İkinci Bomba Mutfakta Beslenme şekliyse, yüzde 30 risk faktörüyle sigaradan sonra en önemli kanser nedeni. "Dünya Batı tipi beslenmenin yanlışlarının farkına varmaya başladı" diyor İstanbul Üniversitesi Onkoloji Anabilim dalı Başkanı Prof. Dr. Faruk Aykan ve ekliyor; "Hem erkeğin hem kadının çalışması, yemeklerin fast foodlarla geçiştirilmesi gıdanın kanser yapıcı etkisini arttırdı, çünkü artık aldığımız gıdalar içine katkı maddeleri, renk verici boyalar, uzun ömürlü olmasını sağlayıcı yan faktörler eklendi, bunların getirisi olduğu kadar kanser yapıcı etkileri olduğu da düşünülüyor." Gıdaların kanser yapıcı etkisini en aza indirmek için ne yapmalı? Herşeyden önce alınan ürünün güvenilir bir markanın ürünü olduğundan emin olmak gerekiyor. Peki bunun denetimi nasıl yapılıyor? Bu noktada devreye Sağlık Bakanlığı ve Tarım ve Köyişleri Bakanlığı giriyor. AB standartları baz alınarak hazırlanan Türk Gıda Kodeksi Tebliği'ne göre gıda katkı maddesi veya bileşimlerinin ambalaj veya etiketi üzerinde aşağıdaki bilgiler okunaklı biçimde bulunmalı: "Katkı maddesinin adı ve kodu, madde karışım halinde ise, her bir katkı maddesinin adı, kodu, katkı maddesine; seyreltilmesini veya depolanmasını kolaylaştırmak amacı ile değişik maddeler katıldı ise, kullanılan maddenin adı, kullanım amacı ve her bir bileşenin ağırlıkça azalan sırası, üretim ve tüketim tarihi."

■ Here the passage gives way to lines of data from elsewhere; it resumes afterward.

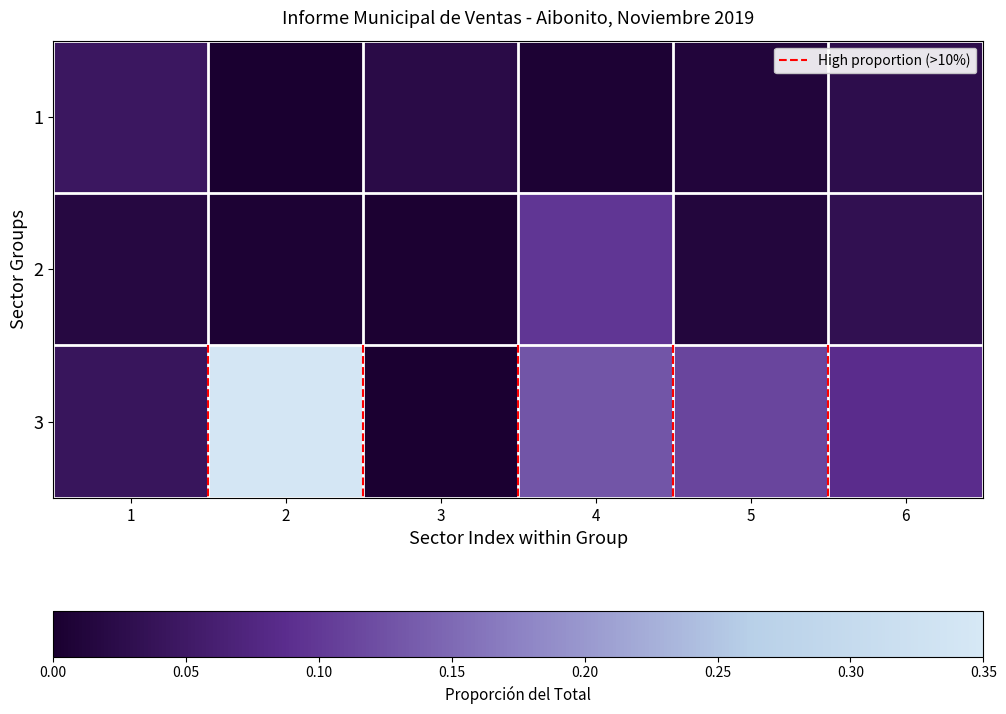

Which has a higher value, 2 or 3?

3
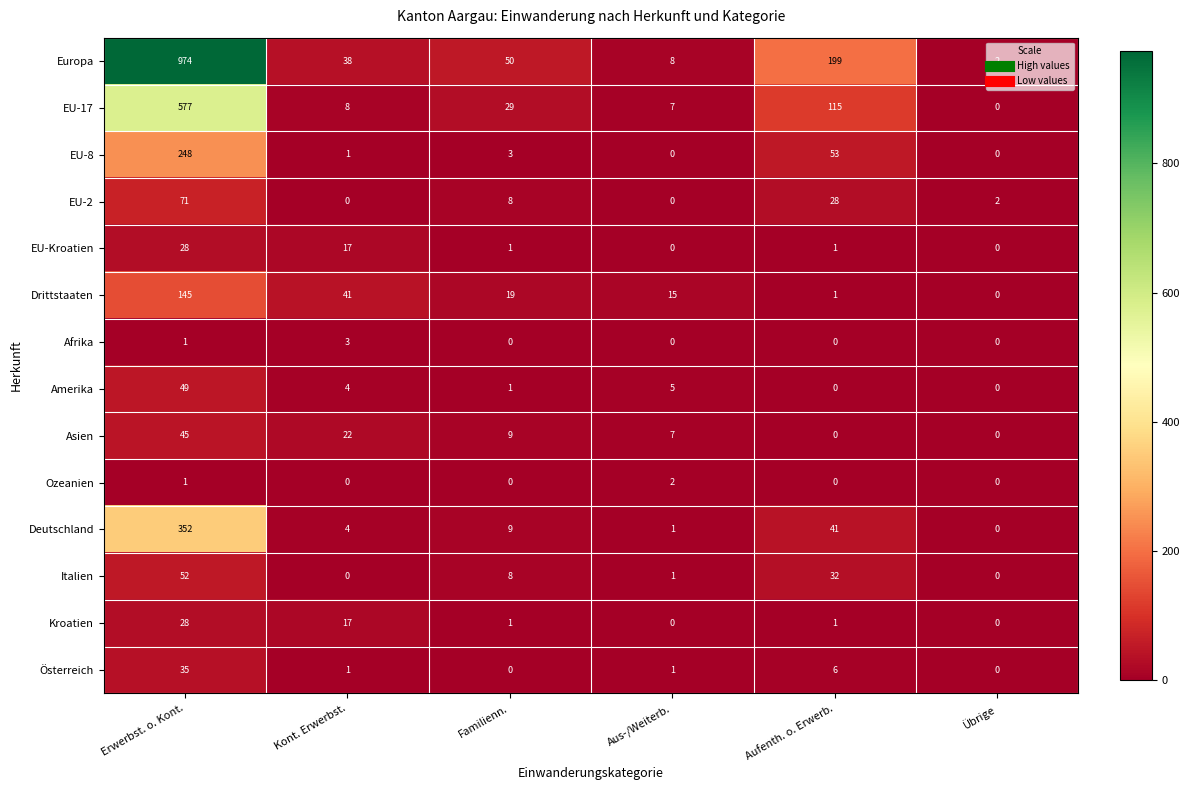

What is the maximum value shown in the chart?

974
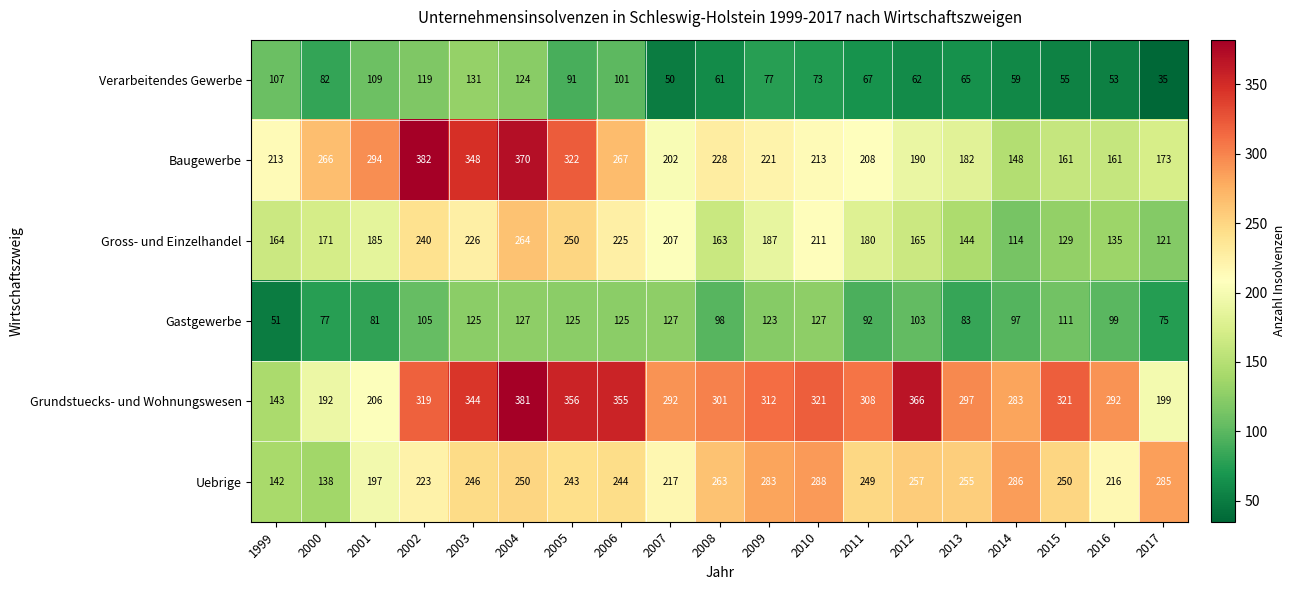

Rank the categories by Gross- und Einzelhandel value from highest to lowest.

2004, 2005, 2002, 2003, 2006, 2010, 2007, 2009, 2001, 2011, 2000, 2012, 1999, 2008, 2013, 2016, 2015, 2017, 2014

Katkı Maddeleri Gıdalar içindeki katkı maddelerinin ne gibi riskler taşıdığı konusunda Gıda Mühendisleri Odası Başkanı Petek Ataman'ın da görüşünü aldık. Ataman "Katkı maddeleri yasalarımıza uygun kullanıldığı sürece sağlık riski taşıma ihtimali yok" diyor ve ekliyor: "Burada önemli olan yasalara aykırı uygulamada bulunanların tespit edilip, hakkında gerekli işlemlerin yapılabileceği sistemin sağlıklı bir biçimde işlemesinin sağlanmasıdır. Gıda kontrol ve denetimine yeterli bütçe ayrılması, devlet adına gıdaları kontrol eden kamu kurumlarına gereken sayıda kontrolör istihdam edilmesi çok önemlidir."